Start Items

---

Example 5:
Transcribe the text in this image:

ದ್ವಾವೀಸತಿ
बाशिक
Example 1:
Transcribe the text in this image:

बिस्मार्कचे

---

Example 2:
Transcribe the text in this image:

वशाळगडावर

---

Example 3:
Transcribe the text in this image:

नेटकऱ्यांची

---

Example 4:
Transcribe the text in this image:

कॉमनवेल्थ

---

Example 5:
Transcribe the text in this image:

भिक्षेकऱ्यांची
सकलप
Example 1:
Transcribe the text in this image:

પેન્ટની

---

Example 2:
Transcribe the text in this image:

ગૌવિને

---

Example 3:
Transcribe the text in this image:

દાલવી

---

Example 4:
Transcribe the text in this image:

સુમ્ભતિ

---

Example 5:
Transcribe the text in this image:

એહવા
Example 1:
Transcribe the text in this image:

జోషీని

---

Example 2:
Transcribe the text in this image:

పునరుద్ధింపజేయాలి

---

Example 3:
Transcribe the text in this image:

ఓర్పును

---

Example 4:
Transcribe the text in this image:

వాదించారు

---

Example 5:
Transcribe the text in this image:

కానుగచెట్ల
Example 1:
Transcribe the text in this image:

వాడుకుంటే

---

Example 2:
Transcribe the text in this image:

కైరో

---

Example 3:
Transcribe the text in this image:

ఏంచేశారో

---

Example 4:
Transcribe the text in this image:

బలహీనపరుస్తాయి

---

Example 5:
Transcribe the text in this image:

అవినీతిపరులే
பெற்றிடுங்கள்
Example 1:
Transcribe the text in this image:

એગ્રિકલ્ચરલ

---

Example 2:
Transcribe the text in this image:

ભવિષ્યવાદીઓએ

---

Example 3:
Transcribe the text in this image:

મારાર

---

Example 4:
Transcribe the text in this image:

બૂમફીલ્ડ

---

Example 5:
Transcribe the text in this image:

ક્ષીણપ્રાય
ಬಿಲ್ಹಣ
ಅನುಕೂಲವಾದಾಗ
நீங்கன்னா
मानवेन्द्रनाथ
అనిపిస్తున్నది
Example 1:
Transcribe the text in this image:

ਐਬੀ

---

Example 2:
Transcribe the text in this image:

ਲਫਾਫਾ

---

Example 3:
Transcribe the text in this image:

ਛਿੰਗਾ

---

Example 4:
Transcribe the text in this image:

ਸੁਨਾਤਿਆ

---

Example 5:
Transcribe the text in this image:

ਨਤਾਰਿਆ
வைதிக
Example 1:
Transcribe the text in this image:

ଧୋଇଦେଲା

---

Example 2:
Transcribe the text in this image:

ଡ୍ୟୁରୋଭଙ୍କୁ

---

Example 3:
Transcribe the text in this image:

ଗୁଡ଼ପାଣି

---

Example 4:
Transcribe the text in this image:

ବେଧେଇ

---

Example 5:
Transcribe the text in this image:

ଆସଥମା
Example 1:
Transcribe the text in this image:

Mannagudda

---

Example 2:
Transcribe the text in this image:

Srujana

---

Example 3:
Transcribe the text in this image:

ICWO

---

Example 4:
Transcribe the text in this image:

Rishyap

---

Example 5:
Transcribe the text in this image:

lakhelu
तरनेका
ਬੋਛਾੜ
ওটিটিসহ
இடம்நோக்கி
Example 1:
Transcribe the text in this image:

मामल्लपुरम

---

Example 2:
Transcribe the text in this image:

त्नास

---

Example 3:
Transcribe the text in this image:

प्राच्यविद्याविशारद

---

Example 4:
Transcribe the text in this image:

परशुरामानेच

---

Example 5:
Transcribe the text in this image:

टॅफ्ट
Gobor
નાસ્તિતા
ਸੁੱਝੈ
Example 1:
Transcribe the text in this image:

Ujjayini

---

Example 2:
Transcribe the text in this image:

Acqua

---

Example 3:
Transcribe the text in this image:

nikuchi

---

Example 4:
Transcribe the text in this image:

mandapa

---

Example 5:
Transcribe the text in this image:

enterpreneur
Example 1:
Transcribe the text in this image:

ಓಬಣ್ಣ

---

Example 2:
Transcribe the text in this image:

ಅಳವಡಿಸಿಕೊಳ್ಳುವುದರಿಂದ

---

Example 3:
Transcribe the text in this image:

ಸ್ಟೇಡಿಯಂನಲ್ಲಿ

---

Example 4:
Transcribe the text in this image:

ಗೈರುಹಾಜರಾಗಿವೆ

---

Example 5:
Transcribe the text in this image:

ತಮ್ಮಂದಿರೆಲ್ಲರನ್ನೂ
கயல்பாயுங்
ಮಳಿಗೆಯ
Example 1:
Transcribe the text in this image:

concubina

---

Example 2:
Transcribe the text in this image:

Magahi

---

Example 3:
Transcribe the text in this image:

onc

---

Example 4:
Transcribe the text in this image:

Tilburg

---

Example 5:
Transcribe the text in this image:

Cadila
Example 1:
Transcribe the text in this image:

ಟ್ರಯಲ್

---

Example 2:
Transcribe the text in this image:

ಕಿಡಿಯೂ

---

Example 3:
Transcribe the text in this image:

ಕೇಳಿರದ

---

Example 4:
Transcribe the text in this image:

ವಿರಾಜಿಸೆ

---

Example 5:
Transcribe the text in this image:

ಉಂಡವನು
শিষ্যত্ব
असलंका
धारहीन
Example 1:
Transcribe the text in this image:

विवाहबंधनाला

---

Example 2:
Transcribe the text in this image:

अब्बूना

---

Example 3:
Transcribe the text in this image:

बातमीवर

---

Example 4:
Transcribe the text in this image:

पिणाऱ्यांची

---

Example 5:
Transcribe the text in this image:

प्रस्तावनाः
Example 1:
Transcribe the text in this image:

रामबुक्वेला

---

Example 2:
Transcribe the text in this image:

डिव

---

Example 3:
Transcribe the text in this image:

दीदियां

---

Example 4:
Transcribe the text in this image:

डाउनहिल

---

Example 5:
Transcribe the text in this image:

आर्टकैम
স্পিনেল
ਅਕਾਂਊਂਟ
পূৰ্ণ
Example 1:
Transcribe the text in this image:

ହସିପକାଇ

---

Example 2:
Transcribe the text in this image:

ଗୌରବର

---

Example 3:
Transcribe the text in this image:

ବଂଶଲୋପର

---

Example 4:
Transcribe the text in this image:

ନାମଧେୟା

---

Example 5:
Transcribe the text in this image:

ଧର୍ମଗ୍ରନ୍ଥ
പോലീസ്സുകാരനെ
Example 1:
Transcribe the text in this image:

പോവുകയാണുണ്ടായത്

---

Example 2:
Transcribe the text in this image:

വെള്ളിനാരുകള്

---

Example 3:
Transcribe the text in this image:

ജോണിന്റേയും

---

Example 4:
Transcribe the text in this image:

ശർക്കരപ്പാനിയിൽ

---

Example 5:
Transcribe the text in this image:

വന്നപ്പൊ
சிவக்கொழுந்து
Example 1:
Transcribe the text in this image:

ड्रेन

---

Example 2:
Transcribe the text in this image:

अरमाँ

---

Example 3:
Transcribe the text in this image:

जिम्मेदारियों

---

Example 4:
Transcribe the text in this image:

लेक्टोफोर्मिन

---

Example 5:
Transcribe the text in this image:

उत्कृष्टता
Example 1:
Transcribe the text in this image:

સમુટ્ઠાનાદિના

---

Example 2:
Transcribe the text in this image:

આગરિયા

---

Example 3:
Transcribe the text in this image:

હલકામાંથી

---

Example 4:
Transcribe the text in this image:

End Items

Return every line of the entries above, unchanged and in the same order.

---

Example 5:
Transcribe the text in this image:

ದ್ವಾವೀಸತಿ
बाशिक
Example 1:
Transcribe the text in this image:

बिस्मार्कचे

---

Example 2:
Transcribe the text in this image:

वशाळगडावर

---

Example 3:
Transcribe the text in this image:

नेटकऱ्यांची

---

Example 4:
Transcribe the text in this image:

कॉमनवेल्थ

---

Example 5:
Transcribe the text in this image:

भिक्षेकऱ्यांची
सकलप
Example 1:
Transcribe the text in this image:

પેન્ટની

---

Example 2:
Transcribe the text in this image:

ગૌવિને

---

Example 3:
Transcribe the text in this image:

દાલવી

---

Example 4:
Transcribe the text in this image:

સુમ્ભતિ

---

Example 5:
Transcribe the text in this image:

એહવા
Example 1:
Transcribe the text in this image:

జోషీని

---

Example 2:
Transcribe the text in this image:

పునరుద్ధింపజేయాలి

---

Example 3:
Transcribe the text in this image:

ఓర్పును

---

Example 4:
Transcribe the text in this image:

వాదించారు

---

Example 5:
Transcribe the text in this image:

కానుగచెట్ల
Example 1:
Transcribe the text in this image:

వాడుకుంటే

---

Example 2:
Transcribe the text in this image:

కైరో

---

Example 3:
Transcribe the text in this image:

ఏంచేశారో

---

Example 4:
Transcribe the text in this image:

బలహీనపరుస్తాయి

---

Example 5:
Transcribe the text in this image:

అవినీతిపరులే
பெற்றிடுங்கள்
Example 1:
Transcribe the text in this image:

એગ્રિકલ્ચરલ

---

Example 2:
Transcribe the text in this image:

ભવિષ્યવાદીઓએ

---

Example 3:
Transcribe the text in this image:

મારાર

---

Example 4:
Transcribe the text in this image:

બૂમફીલ્ડ

---

Example 5:
Transcribe the text in this image:

ક્ષીણપ્રાય
ಬಿಲ್ಹಣ
ಅನುಕೂಲವಾದಾಗ
நீங்கன்னா
मानवेन्द्रनाथ
అనిపిస్తున్నది
Example 1:
Transcribe the text in this image:

ਐਬੀ

---

Example 2:
Transcribe the text in this image:

ਲਫਾਫਾ

---

Example 3:
Transcribe the text in this image:

ਛਿੰਗਾ

---

Example 4:
Transcribe the text in this image:

ਸੁਨਾਤਿਆ

---

Example 5:
Transcribe the text in this image:

ਨਤਾਰਿਆ
வைதிக
Example 1:
Transcribe the text in this image:

ଧୋଇଦେଲା

---

Example 2:
Transcribe the text in this image:

ଡ୍ୟୁରୋଭଙ୍କୁ

---

Example 3:
Transcribe the text in this image:

ଗୁଡ଼ପାଣି

---

Example 4:
Transcribe the text in this image:

ବେଧେଇ

---

Example 5:
Transcribe the text in this image:

ଆସଥମା
Example 1:
Transcribe the text in this image:

Mannagudda

---

Example 2:
Transcribe the text in this image:

Srujana

---

Example 3:
Transcribe the text in this image:

ICWO

---

Example 4:
Transcribe the text in this image:

Rishyap

---

Example 5:
Transcribe the text in this image:

lakhelu
तरनेका
ਬੋਛਾੜ
ওটিটিসহ
இடம்நோக்கி
Example 1:
Transcribe the text in this image:

मामल्लपुरम

---

Example 2:
Transcribe the text in this image:

त्नास

---

Example 3:
Transcribe the text in this image:

प्राच्यविद्याविशारद

---

Example 4:
Transcribe the text in this image:

परशुरामानेच

---

Example 5:
Transcribe the text in this image:

टॅफ्ट
Gobor
નાસ્તિતા
ਸੁੱਝੈ
Example 1:
Transcribe the text in this image:

Ujjayini

---

Example 2:
Transcribe the text in this image:

Acqua

---

Example 3:
Transcribe the text in this image:

nikuchi

---

Example 4:
Transcribe the text in this image:

mandapa

---

Example 5:
Transcribe the text in this image:

enterpreneur
Example 1:
Transcribe the text in this image:

ಓಬಣ್ಣ

---

Example 2:
Transcribe the text in this image:

ಅಳವಡಿಸಿಕೊಳ್ಳುವುದರಿಂದ

---

Example 3:
Transcribe the text in this image:

ಸ್ಟೇಡಿಯಂನಲ್ಲಿ

---

Example 4:
Transcribe the text in this image:

ಗೈರುಹಾಜರಾಗಿವೆ

---

Example 5:
Transcribe the text in this image:

ತಮ್ಮಂದಿರೆಲ್ಲರನ್ನೂ
கயல்பாயுங்
ಮಳಿಗೆಯ
Example 1:
Transcribe the text in this image:

concubina

---

Example 2:
Transcribe the text in this image:

Magahi

---

Example 3:
Transcribe the text in this image:

onc

---

Example 4:
Transcribe the text in this image:

Tilburg

---

Example 5:
Transcribe the text in this image:

Cadila
Example 1:
Transcribe the text in this image:

ಟ್ರಯಲ್

---

Example 2:
Transcribe the text in this image:

ಕಿಡಿಯೂ

---

Example 3:
Transcribe the text in this image:

ಕೇಳಿರದ

---

Example 4:
Transcribe the text in this image:

ವಿರಾಜಿಸೆ

---

Example 5:
Transcribe the text in this image:

ಉಂಡವನು
শিষ্যত্ব
असलंका
धारहीन
Example 1:
Transcribe the text in this image:

विवाहबंधनाला

---

Example 2:
Transcribe the text in this image:

अब्बूना

---

Example 3:
Transcribe the text in this image:

बातमीवर

---

Example 4:
Transcribe the text in this image:

पिणाऱ्यांची

---

Example 5:
Transcribe the text in this image:

प्रस्तावनाः
Example 1:
Transcribe the text in this image:

रामबुक्वेला

---

Example 2:
Transcribe the text in this image:

डिव

---

Example 3:
Transcribe the text in this image:

दीदियां

---

Example 4:
Transcribe the text in this image:

डाउनहिल

---

Example 5:
Transcribe the text in this image:

आर्टकैम
স্পিনেল
ਅਕਾਂਊਂਟ
পূৰ্ণ
Example 1:
Transcribe the text in this image:

ହସିପକାଇ

---

Example 2:
Transcribe the text in this image:

ଗୌରବର

---

Example 3:
Transcribe the text in this image:

ବଂଶଲୋପର

---

Example 4:
Transcribe the text in this image:

ନାମଧେୟା

---

Example 5:
Transcribe the text in this image:

ଧର୍ମଗ୍ରନ୍ଥ
പോലീസ്സുകാരനെ
Example 1:
Transcribe the text in this image:

പോവുകയാണുണ്ടായത്

---

Example 2:
Transcribe the text in this image:

വെള്ളിനാരുകള്

---

Example 3:
Transcribe the text in this image:

ജോണിന്റേയും

---

Example 4:
Transcribe the text in this image:

ശർക്കരപ്പാനിയിൽ

---

Example 5:
Transcribe the text in this image:

വന്നപ്പൊ
சிவக்கொழுந்து
Example 1:
Transcribe the text in this image:

ड्रेन

---

Example 2:
Transcribe the text in this image:

अरमाँ

---

Example 3:
Transcribe the text in this image:

जिम्मेदारियों

---

Example 4:
Transcribe the text in this image:

लेक्टोफोर्मिन

---

Example 5:
Transcribe the text in this image:

उत्कृष्टता
Example 1:
Transcribe the text in this image:

સમુટ્ઠાનાદિના

---

Example 2:
Transcribe the text in this image:

આગરિયા

---

Example 3:
Transcribe the text in this image:

હલકામાંથી

---

Example 4:
Transcribe the text in this image:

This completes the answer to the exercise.